DOCUMENT EXCERPT >>
# Transfer paper needs no cutting?



## marcuskay (May 2, 2007)

Hi there,

Does anyone know, in addition to Duracotton, if there is any other brands of transfer paper that need no cutting at all? 

That is, no need to cut out the empty area of the transfer paper before applying heat press, and the result does not show the polymer at all.


----------



## dodank (May 4, 2007)

marcuskay said:


> Hi there,
> 
> Does anyone know, in addition to Duracotton, if there is any other brands of transfer paper that need no cutting at all?
> 
> That is, no need to cut out the empty area of the transfer paper before applying heat press, and the result does not show the polymer at all.


phototrans imageclip


----------



## Lnfortun (Feb 18, 2006)

Here is a link that shows images of Duracotton and Imageclip pressed on t-shirts:

http://www.t-shirtforums.com/heat-press-heat-transfers/t3801.html

Lots of topic about Imageclip.

Luis


----------



## Lnfortun (Feb 18, 2006)

marcuskay said:


> Hi there,
> 
> Does anyone know, in addition to Duracotton, if there is any other brands of transfer paper that need no cutting at all?
> 
> That is, no need to cut out the empty area of the transfer paper before applying heat press, and the result does not show the polymer at all.


Here is a sample of Imageclip transfer pressed on a pink Hanes Authentic Tagless 100% cotton. As you can see there is no polymer in unprinted area. I alos added a little twist to it. The hat has an embroidery look effect to it. See the closeup of the brim.







 







 
The hat has embroidered effect. The image is a closeup of the Brim with multiple Letter 'E" embroidery effect. Imageclip is good for any light color as long as you or your customer will accept the color of the shirt as a substitute for white. As you can see the image has pink eyes.​ 
Luis​


----------



## dodank (May 4, 2007)

lnfortun said:


> Here is a sample of Imageclip transfer pressed on a pink Hanes Authentic Tagless 100% cotton. As you can see there is no polymer in unprinted area. I alos added a little twist to it. The hat has an embroidery look effect to it. See the closeup of the brim.
> 
> 
> 
> ...


hi luis
that's what i love about imageclip. the pic is nice. how did u get that embroidery effect i like that


----------



## Lnfortun (Feb 18, 2006)

dodank said:


> hi luis
> that's what i love about imageclip. the pic is nice. how did u get that embroidery effect i like that


Hi Dodank,

I used an embroidery software. Captured the stitched display with Alt Prt Scrn keys. Opened new file from clipboard in photoshop element. Cropped the imaged to the edges of the hat. Selected the background using magic wand. Cleared the backgound with delete key. Saved the file. Opened the girls image in corel. Imported the hat in corel. Resized the hat and aligned it to the girls head. Saved the combined image. Then printed it mirrored to Imageclip imaging paper.

Stored entries:
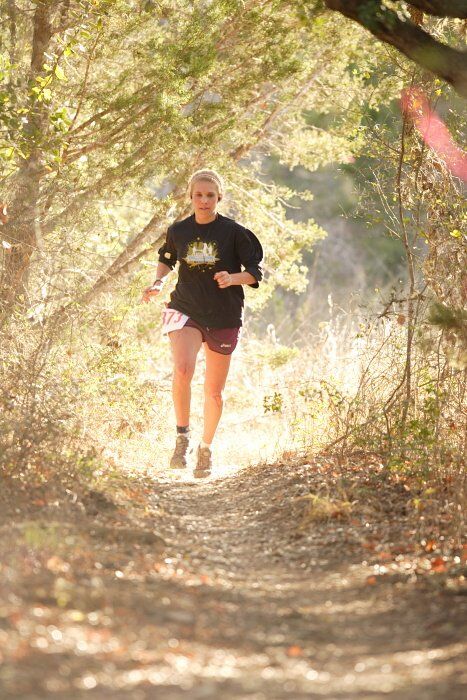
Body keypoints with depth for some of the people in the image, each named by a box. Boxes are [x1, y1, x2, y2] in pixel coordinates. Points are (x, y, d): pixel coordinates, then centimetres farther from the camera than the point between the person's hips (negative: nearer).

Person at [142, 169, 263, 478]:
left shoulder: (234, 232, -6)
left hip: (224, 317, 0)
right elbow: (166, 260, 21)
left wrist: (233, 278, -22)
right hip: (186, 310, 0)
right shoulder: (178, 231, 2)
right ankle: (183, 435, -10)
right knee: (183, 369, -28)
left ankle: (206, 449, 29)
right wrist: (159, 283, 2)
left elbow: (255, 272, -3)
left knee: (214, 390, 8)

==

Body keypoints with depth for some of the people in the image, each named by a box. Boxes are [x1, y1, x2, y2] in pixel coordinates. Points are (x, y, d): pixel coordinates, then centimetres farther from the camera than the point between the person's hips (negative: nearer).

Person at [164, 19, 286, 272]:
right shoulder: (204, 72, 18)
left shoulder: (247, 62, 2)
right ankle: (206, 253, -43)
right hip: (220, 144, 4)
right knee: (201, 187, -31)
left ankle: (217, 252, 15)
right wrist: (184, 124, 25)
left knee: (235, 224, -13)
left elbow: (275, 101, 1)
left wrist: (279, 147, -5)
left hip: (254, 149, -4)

WORK TO COMPLETE >>
1. In the forum thread on transfer paper, rewrite the paragraph that begins "I used an embroidery software" as a numbered list of steps, keeping its main facts.
2. According to the transfer paper thread, what garment was the Imageclip sample pressed on?
3. Output the passage of the transfer paper thread starting at "I used an embroidery" and ending at "Imageclip imaging paper.".

ANSWERS TO EACH TASK >>
1.
1. Capture the stitched display from the embroidery software with the Alt Prt Scrn keys.
2. Open a new file from the clipboard in Photoshop Elements and crop the image to the edges of the hat.
3. Select the background with the magic wand and clear it with the delete key, then save the file.
4. Open the girl's image in Corel and import the hat.
5. Resize the hat, align it to the girl's head, and save the combined image.
6. Print the image mirrored onto Imageclip imaging paper.

2. A pink Hanes Authentic Tagless 100% cotton shirt.

3.
I used an embroidery software. Captured the stitched display with Alt Prt Scrn keys. Opened new file from clipboard in photoshop element. Cropped the imaged to the edges of the hat. Selected the background using magic wand. Cleared the backgound with delete key. Saved the file. Opened the girls image in corel. Imported the hat in corel. Resized the hat and aligned it to the girls head. Saved the combined image. Then printed it mirrored to Imageclip imaging paper.